Microsoft’s internal Azure DevOps Server projects, including Bing and Cortana, were recently targeted by the threat group Lapsus$, leaking the projects’ source code to the public.
Through their Telegram channel, the Lapsus$ threat group shared a screenshot showing the Azure DevOps Server of Microsoft, which contains the source code for many of the giant tech firm’s internal projects like Bing and Cortana.
Lapsus$ has later published a 7zip archive consisting of a 9GB torrent file, allegedly holding over 250 of Microsoft’s internal project source code. According to the hacking group, the torrent file contains about 90% of Bing’s source code, while about 45% are Cortana’s and Bing Maps’ source code.
Security analysts believe that despite the threat group saying that only a fraction of Microsoft’s source code was included in the leak, an uncompressed archive from Lapsus$ allegedly contains 37GB of Microsoft’s project source code.

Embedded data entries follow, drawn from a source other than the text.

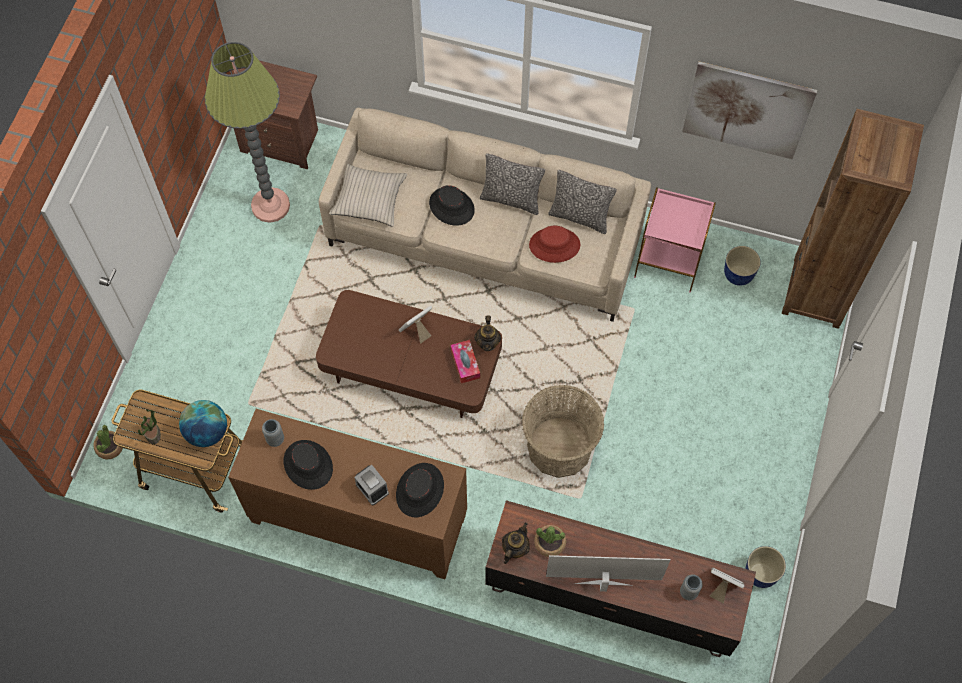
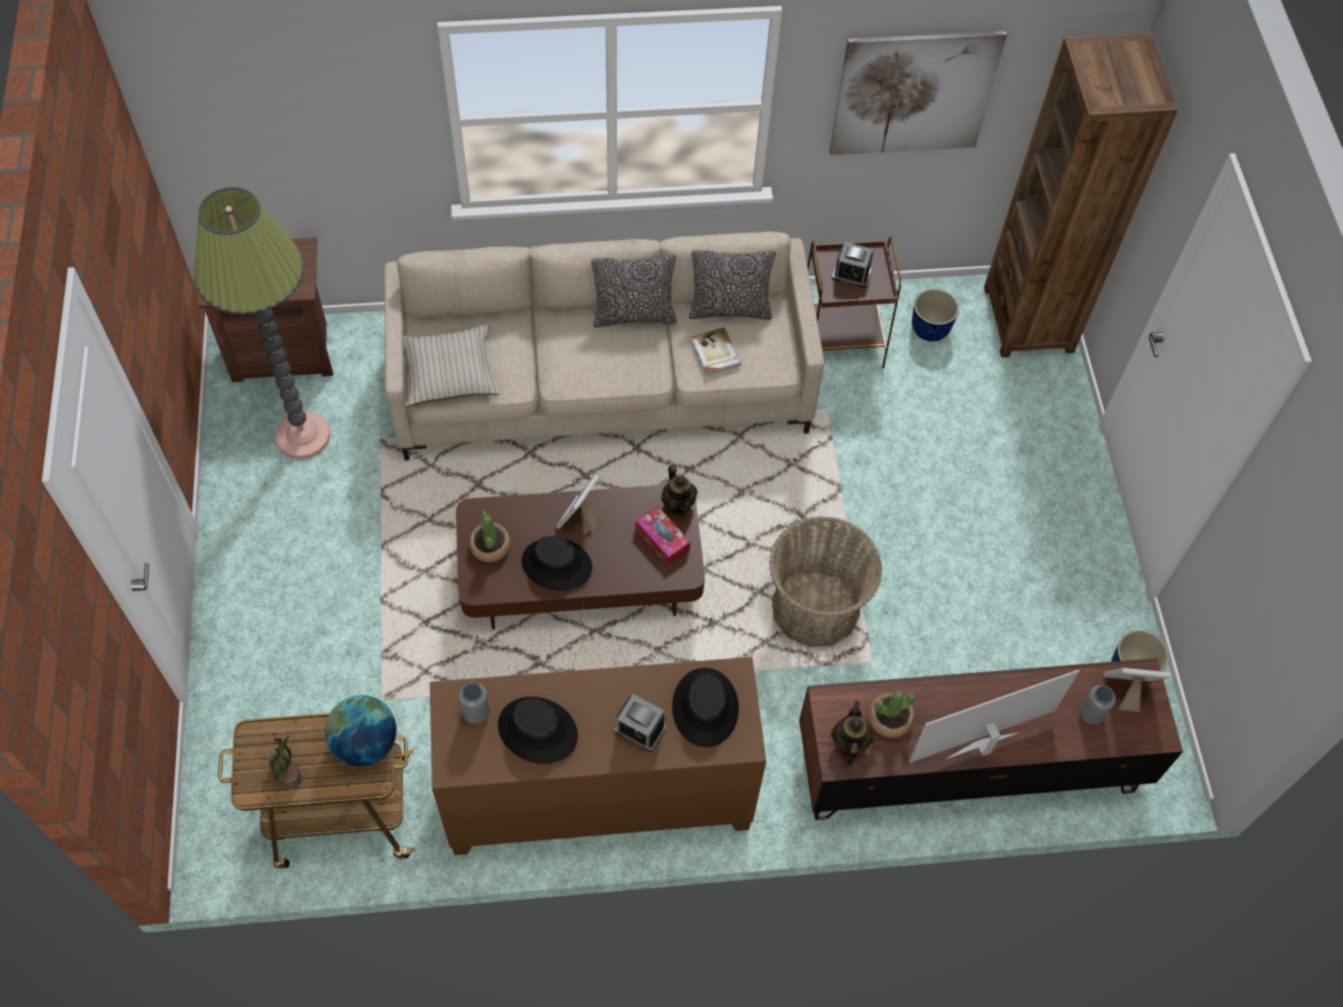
camera: 25 degrees left, 5 degrees down
potted plant [93,425,123,460] -> potted plant moved to [469,511,510,562]
black hat [429,185,475,226] -> black hat moved to [521,536,592,591]
red hat [529,226,580,263] -> book [691,327,741,375]
pink side table [634,187,716,292] -> brown side table [807,237,901,369]
none -> alarm clock [832,242,873,288]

As analysts investigated the leak files, they verified that they are legitimate source code from Microsoft’s internal Azure DevOps Server.
The leaked files also include project emails and documentation used by Microsoft’s engineers to develop mobile applications. Moreover, the leaked projects are for the tech firm’s web-based infrastructure and have no source code for its desktop software, such as Microsoft Office apps, Windows, and Windows Servers.
Microsoft is now investigating the data breach incident against their Azure DevOps Server and will provide updates soon.
The Lapsus$ threat group has been actively performing attacks recently, targeting large firms like NVIDIA and Samsung. Some experts believe that these attacks are not associated with the current Russian-Ukraine conflict.
The group’s hacking process is yet to be uncovered by many cybersecurity experts, although some say that they pay corporate insiders to help them infiltrate sensitive company data. Their Telegram channel has also grown over time, with more than 33,000 subscribers always on the lookout for the hacking group’s latest attack and leak updates.